Newton’s method solves f(x) = 0 by starting with an initial guess x0 an iteratively applies

x_{n+1} = x_n - \frac{f(x_n)}{f'(x_n)}

Notice that

A sufficient condition for Newton’s method to converge is for x0 to belong to a disk around the root where

\left| \frac{f(x)f''(x)}{f'(x)^2}\right| < 1

throughout the disk.

In our case f is the function

f(x; e, M) = x - e \sin(x) - M

where I’ve used x instead of E because Mathematica reserves E for the base of natural logarithms. To see whether the sufficient condition for convergence given above applies, let’s define

g(x; e, M) = \left| \frac{e(x - e \sin x - M) \sin x}{(1 - e\cos x)^2} \right|

Notice that the denominator goes to 0 as e approaches 1, so we should expect difficulty as e increases. That is, we expect Newton’s method might fail for objects in a highly elliptical orbit. However, we are looking at a sufficient condition, not a necessary condition. As I noted here, I used Newton’s method to solve Kepler’s equation for a highly eccentric orbit, hoping for the best, and it worked.

Starting guess

Newton’s method requires a starting guess. Suppose we start by setting E = M. How bad can that guess be? We can find out using Lagrange multipliers. We want to maximize

(E-M)^2

subject to the constraint that E and E satisfy Kepler’s equation. (We square the difference to get a differentiable objective function to maximize. Minimizing the squared difference minimizes the absolute difference.)

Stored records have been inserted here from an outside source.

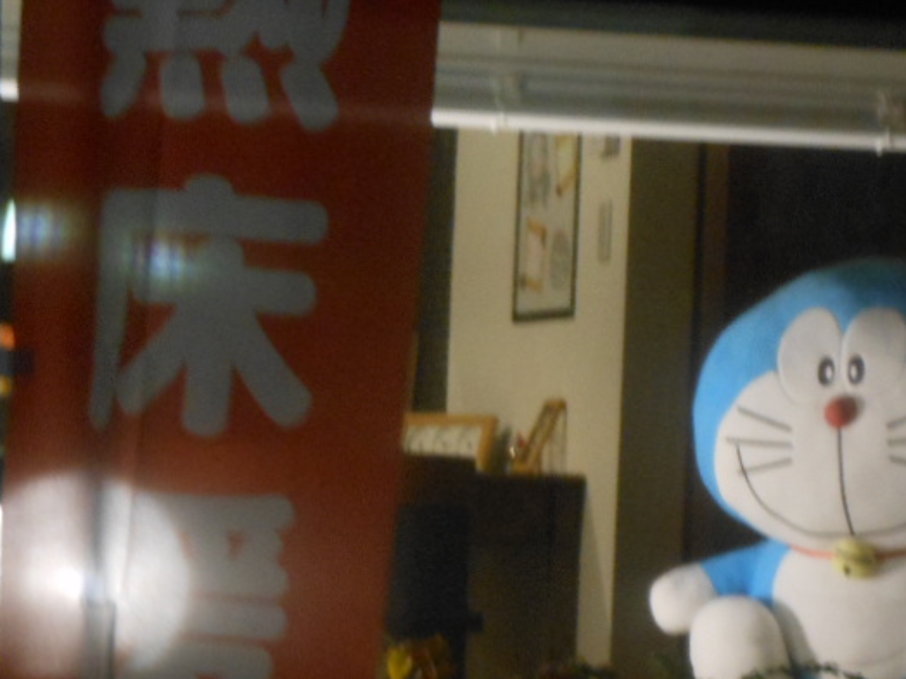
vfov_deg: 4.0
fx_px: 9762
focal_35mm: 373
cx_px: 576
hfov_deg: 5.3
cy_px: 408
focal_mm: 34
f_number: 5.6
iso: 400
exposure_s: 1/3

Lagrange’s theorem tells us

\begin{pmatrix} 2x \\ -2M\end{pmatrix} = \lambda \begin{pmatrix} 1 - e \cos x \\ -1\end{pmatrix}

and so λ = 2M and

2x = 2M(1 - e\cos x)

We can conclude that

|x - M| \leq \frac{|e \cos x|}{2} \leq \frac{e}{2} \leq \frac{1}{2}

This says that an initial guess of M is never further than a distance of 1/2 from the solution x, and its even closer when the eccentricity e is small.

If e is less than 0.55 then Newton’s method will converge. We can verify this in Mathematica with

    NMaximize[{g[x, e, M], 0 < e < 0.55, 0 <= M <= Pi, 
        Abs[M - x] < 0.5}, {x, e, M}]

which returns a maximum value of 0.93. The maximum value is an increasing function of the upper bound on e, so converting for e = 0.55 implies converging for e < 0.55. On the other hand, we get a maximum of 1.18 when we let e be as large as 0.60. This doesn’t mean Newton’s method won’t converge, but it means our sufficient condition cannot guarantee that it will converge.

A better starting point

John Machin (1686–1751) came up with a very clever, though mysterious, starting point for solving Kepler’s equation with Newton’s method. Machin didn’t publish his derivation, though later someone was able to reverse engineer how Machin must have been thinking. His starting point is as follows.

\begin{align*} n &= \sqrt{5 + \sqrt{16 + \frac{9}{e}}} \\ M &= n \left((1-e)s + \frac{e(n^2 - 1) + 1}{6}s^3 \right) \\ x_0 &= n \arcsin s \end{align*}

This produces an adequate starting point for Newton’s method even for values of e very close to 1.

Notice that you have to solve a cubic equation to find s. That’s messy in general, but it works out cleanly in our case. See the next post for a Python implementation of Newton’s method starting with Machin’s starting point.

There are simpler starting points that are better than starting with M but not as good as Machin’s method. It may be more efficient to spend less time on the best starting point and more time iterating Newton’s method. On the other hand, if you don’t need much accuracy, and e is not too large, you could use Machin’s starting point as your final value and not use Newton’s method at all. If e < 0.3, as it is for every planet in our solar system, then Machin’s starting point is accurate to 4 decimal places (See Appendix C of Colwell’s book).